- Task to complete: Scan the entries below and count the lines holding the string "repository". Supply only the number.

- Dataset entries:
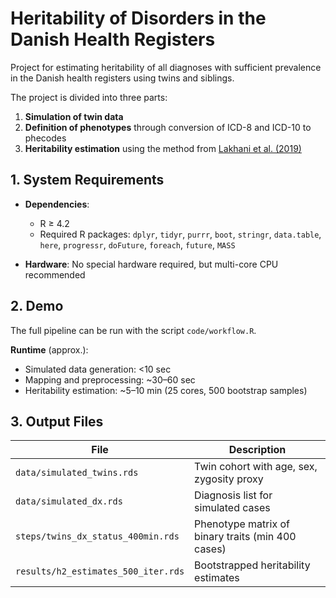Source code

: # Heritability of Disorders in the Danish Health Registers

Project for estimating heritability of all diagnoses with sufficient prevalence in the Danish health registers using twins and siblings.

The project is divided into three parts:

1. **Simulation of twin data**
2. **Definition of phenotypes** through conversion of ICD-8 and ICD-10 to phecodes
3. **Heritability estimation** using the method from [Lakhani et al. (2019)](https://www.nature.com/articles/s41588-018-0313-7)


## 1. System Requirements

* **Dependencies**:

  * R ≥ 4.2
  * Required R packages:
    `dplyr`, `tidyr`, `purrr`, `boot`, `stringr`, `data.table`,
    `here`, `progressr`, `doFuture`, `foreach`, `future`, `MASS`
* **Hardware**: No special hardware required, but multi-core CPU recommended


## 2. Demo

The full pipeline can be run with the script `code/workflow.R`.

**Runtime** (approx.):

* Simulated data generation: <10 sec
* Mapping and preprocessing: \~30–60 sec
* Heritability estimation: \~5–10 min (25 cores, 500 bootstrap samples)


## 3. Output Files

| File                                                | Description                                       |
| --------------------------------------------------- | ------------------------------------------------- |
| `data/simulated_twins.rds `                         | Twin cohort with age, sex, zygosity proxy         |
| `data/simulated_dx.rds`                             | Diagnosis list for simulated cases                |
| `steps/twins_dx_status_400min.rds`                  | Phenotype matrix of binary traits (min 400 cases) |
| `results/h2_estimates_500_iter.rds`                 | Bootstrapped heritability estimates               |

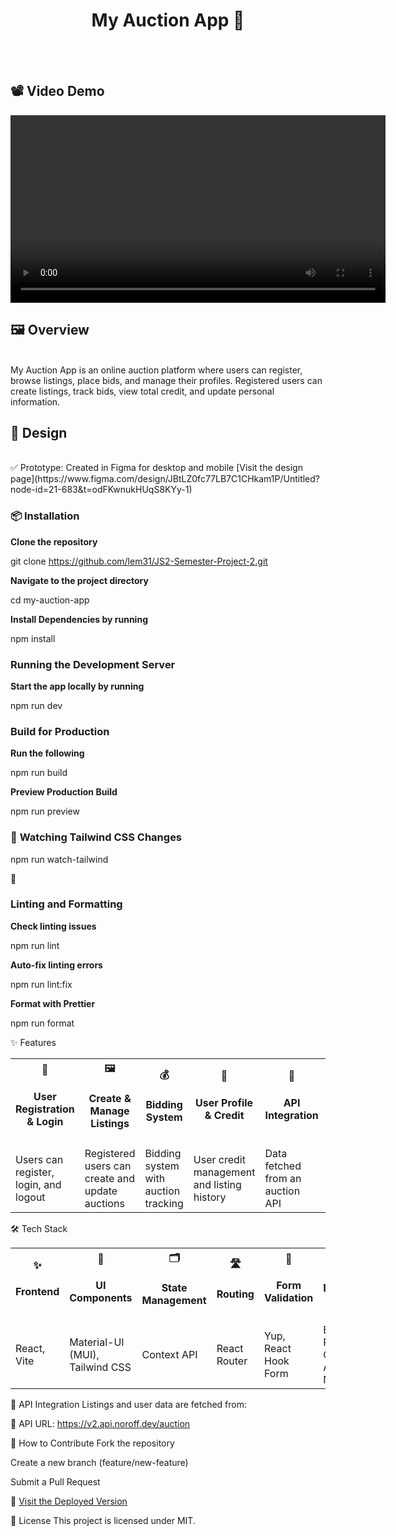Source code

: <div align="center">
  <h1><strong>My Auction App 🎨</strong></h1>
  <br><br>
</div>

<h2> 📽  <strong>Video Demo </strong></h2>
<video width="600" controls>
  <source src="../JS2-Semester-Project-2/Videos/ProjectSnippet.mov" type="video/quicktime">
</video>

<h2> 🖼 <strong> Overview </strong> </h2> <br>
My Auction App is an online auction platform where users can register, browse listings, place bids, and manage their profiles. Registered users can create listings, track bids, view total credit, and update personal information.

 <h2> 🎨<strong> Design </strong> </h2> <br>
✅ Prototype: Created in Figma for desktop and mobile
[Visit the design page](https://www.figma.com/design/JBtLZ0fc77LB7C1CHkam1P/Untitled?node-id=21-683&t=odFKwnukHUqS8KYy-1)

<h3>📦  <strong> Installation </strong> </h3>

**Clone the repository**

git clone https://github.com/lem31/JS2-Semester-Project-2.git

**Navigate to the project directory**

cd my-auction-app

**Install Dependencies by running**

npm install

<h3> <strong> Running the Development Server </strong> </h3>

**Start the app locally by running**

npm run dev

<h3> <strong> Build for Production </strong> </h3>

**Run the following**

npm run build

**Preview Production Build**

npm run preview

<h3> 🔄 <strong> Watching Tailwind CSS Changes </strong> </h3>

npm run watch-tailwind

🔧 <h3> <strong> Linting and Formatting </strong> </h3>

**Check linting issues**

npm run lint

**Auto-fix linting errors**

npm run lint:fix

**Format with Prettier**

npm run format

✨ Features

<table> <tr> <th><strong>📜<h4> User Registration & Login </h4></strong></th> <th><strong> 🖼 <h4> Create & Manage Listings </h4> </strong></th> <th><strong> 💰 <h4> Bidding System </h4> </strong></th> <th><strong> 👤 <h4> User Profile & Credit </h4> </strong></th> <th><strong> 📡 <h4> API Integration </h4> </strong></th> <th><strong> 🎨 <h4> Responsive Design </h4> </strong></th> </tr> <tr> <td>Users can register, login, and logout</td> <td>Registered users can create and update auctions</td> <td>Bidding system with auction tracking</td> <td>User credit management and listing history</td> <td>Data fetched from an auction API</td> <td>Optimized UI with TailwindCSS</td> </tr> </table>

🛠 Tech Stack

<table> <tr> <th align='center'> ✨ <strong><h4>Frontend</h4></strong> </th> <th align='center'> 🎨 <strong><h4>UI Components</h4></strong> </th> <th align='center'> 🗂️ <strong><h4>State Management</h4></strong> </th> <th align='center'> 🛣️ <strong><h4>Routing</h4></strong> </th> <th align='center'> 📝 <strong><h4>Form Validation</h4></strong> </th> <th align='center'> 🛠️ <strong><h4>Development Tools</h4></strong> </th> </tr> <tr> <td>React, Vite</td> <td>Material-UI (MUI), Tailwind CSS</td> <td>Context API</td> <td>React Router</td> <td>Yup, React Hook Form</td> <td>ESLint, Prettier, GitHub Actions, Nodemon</td> </tr> </table>

🔗 API Integration
Listings and user data are fetched from:

🔗 API URL: https://v2.api.noroff.dev/auction

🤝 How to Contribute
Fork the repository

Create a new branch (feature/new-feature)

Submit a Pull Request

🚀 [Visit the Deployed Version](https://art-auction-app-meyer.vercel.app/)

📝 License
This project is licensed under MIT.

- Written solution: 2